Задание A — Проверьте по дневниковой записи о замысле романа, верны ли утверждения: (i) 20 марта погода была плохой; (ii) план истории Наполеона и Александра ослабел; (iii) Языков сказал, что речи объясняются длинно. На каждое ответьте «да» или «нет» и приведите решающие слова из записи в точности.
Задание B — Продолжите дневниковую запись о замысле романа с того места, где она заканчивается.

Текст —

Александр, умный, милый, чувствительный, ищущий с высоты величия объема, ищущий высоты человеческой. Отрекающийся от престола и дающий одобрение, не мешающий убийству Павла (не может бы[ть]). Планы возрождения Европы. Аустерлиц, слезы, раненые. Нарышкина изменяет. Сперанский, освобождение крестьян. Тильзит — одурманение величием. Эрфурт. Промежуток до 12 года не знаю. Величие человека, колебания. Победа, торжество, величие, grandeur, пугающие его самого, и отыскивания величия человека — души. Путаница во внешнем, а в душе ясность. А солдатская косточка — маневры, строгости. Путаница наружная, прояснение в душе. Смерть. Ежели убийство, то лучше всего. —
Надо написать свой роман и работать для этого. —
20 Марта. Погода чудная. Здоров. Ездил в Тулу верхом. Крупные мысли! План истории Напо[леона] и Алек[сандра] не ослабел. Поэма, героем к[оторо]й б[ыл] бы по праву человек, около к[отор]ого все группируется, и герой — этот человек. Читал — Marmont’а. В. А. Перовского плен. Даву — казнить. Критика Маркова — плохо. Дорожит мыслью и сердится. Сам-то ты что сделаешь? А силы, силы страшные! Языков сказал, что объясняю речи — длинно — правда. Короче, короче.

(Текстовые описания ключевых точек)
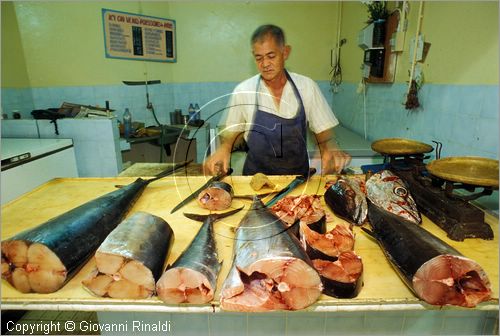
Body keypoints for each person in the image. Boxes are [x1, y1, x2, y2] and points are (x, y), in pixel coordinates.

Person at [203, 24, 351, 176]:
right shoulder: (243, 91)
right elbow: (229, 136)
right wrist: (224, 149)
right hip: (255, 181)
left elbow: (325, 136)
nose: (265, 64)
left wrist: (330, 148)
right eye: (259, 58)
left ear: (285, 52)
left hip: (297, 181)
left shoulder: (307, 87)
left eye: (271, 56)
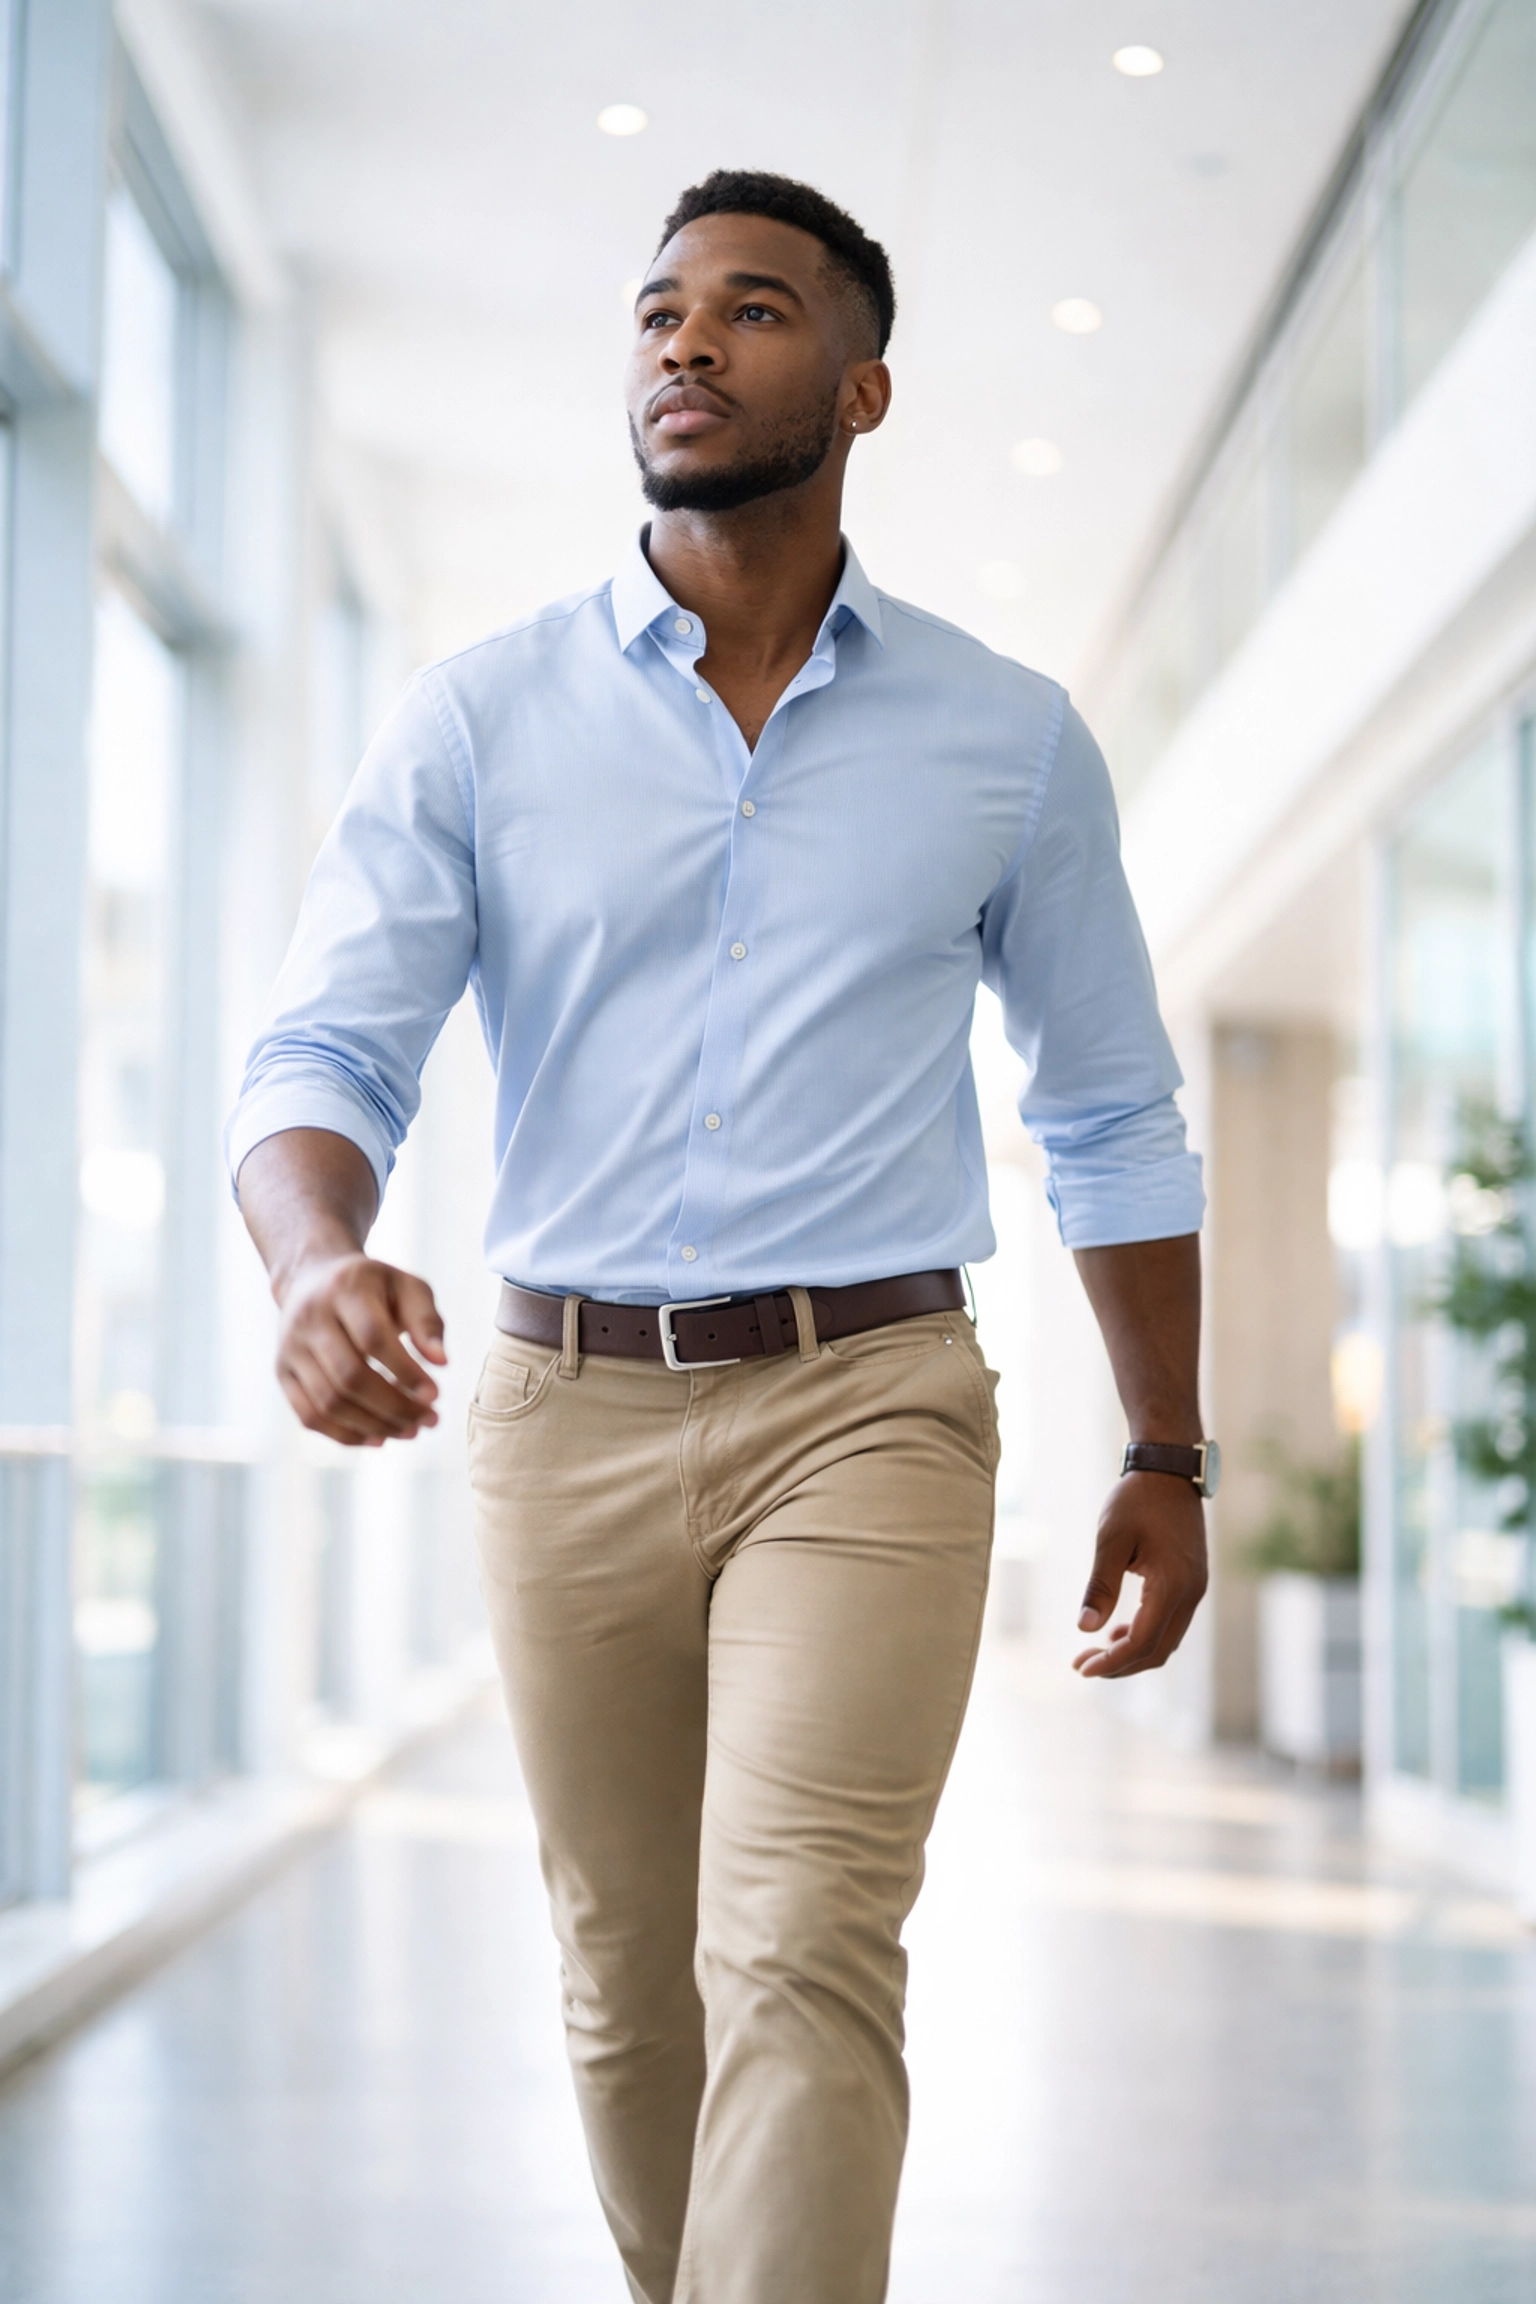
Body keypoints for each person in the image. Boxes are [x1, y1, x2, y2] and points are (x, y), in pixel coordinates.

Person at [229, 169, 1212, 2304]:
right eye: (660, 310)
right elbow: (323, 1052)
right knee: (628, 1984)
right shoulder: (483, 719)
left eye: (750, 312)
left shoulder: (1006, 740)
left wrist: (1165, 1448)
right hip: (557, 1406)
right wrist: (316, 1263)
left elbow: (1113, 1107)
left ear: (860, 387)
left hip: (869, 1406)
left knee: (801, 1948)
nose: (684, 342)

Ответ A —
(i) Нет: «Погода чудная.»
(ii) Нет: «План истории Напо[леона] и Алек[сандра] не ослабел.»
(iii) Да: «Языков сказал, что объясняю речи — длинно — правда.»

Ответ B —
21 Марта. Погода чудная. Соня больна. Я досадую, что она слаба в боли. Сережа мучает меня болезнью. Хозяйство скотное веселит и хорошо. Ragus’a всё читаю с отметками. Вечером писал сцену моста — плохо. —
22. Мигрень, не писал.
23 Марта 1865. Погода чудная. Соня больна. Сережа опять кашляет. Мы говорили, что поняли жизнь животного, когда догадались, что у него жернова зубы, чтоб он ел траву. Собака сказала бы: она поняла человека, догадавшись, что у него руки, чтобы строить дом. Писал вечером мало, но порядочно. Могу. А то всё это время мысли нового, более важного, и недовольство старым. — Надо непременно каждый день писать не столько для успеха работы, сколько для того, чтобы не выходить из колеи. Больше пропускать. Завтра попробую характеристику Билибина.
24 Марта. Сережа у нас. Писал немного Билибина. Вчера б[ыл] в Туле. Коли б были бог поэзии и искренности, кому бы досталось царство небесное — Константину или Владимиру Черкасскому. Одна из главных струн писанья — контраст поэзию чувствующего и нет. —
25 Марта. Сережа у нас. Мне нездоровится — желчь. Рассказывал Сереже Наполеона. Не писал. Читал Raguse. Тот же Фауст — строит заводы после битв и доволен. Поэзия старческого труда. Надо. —
2711 Марта. Глупость печатанья о Сохранной Казне — сильный урок. Чуть-чуть писал. Не в духе, но держусь. Снегу нет.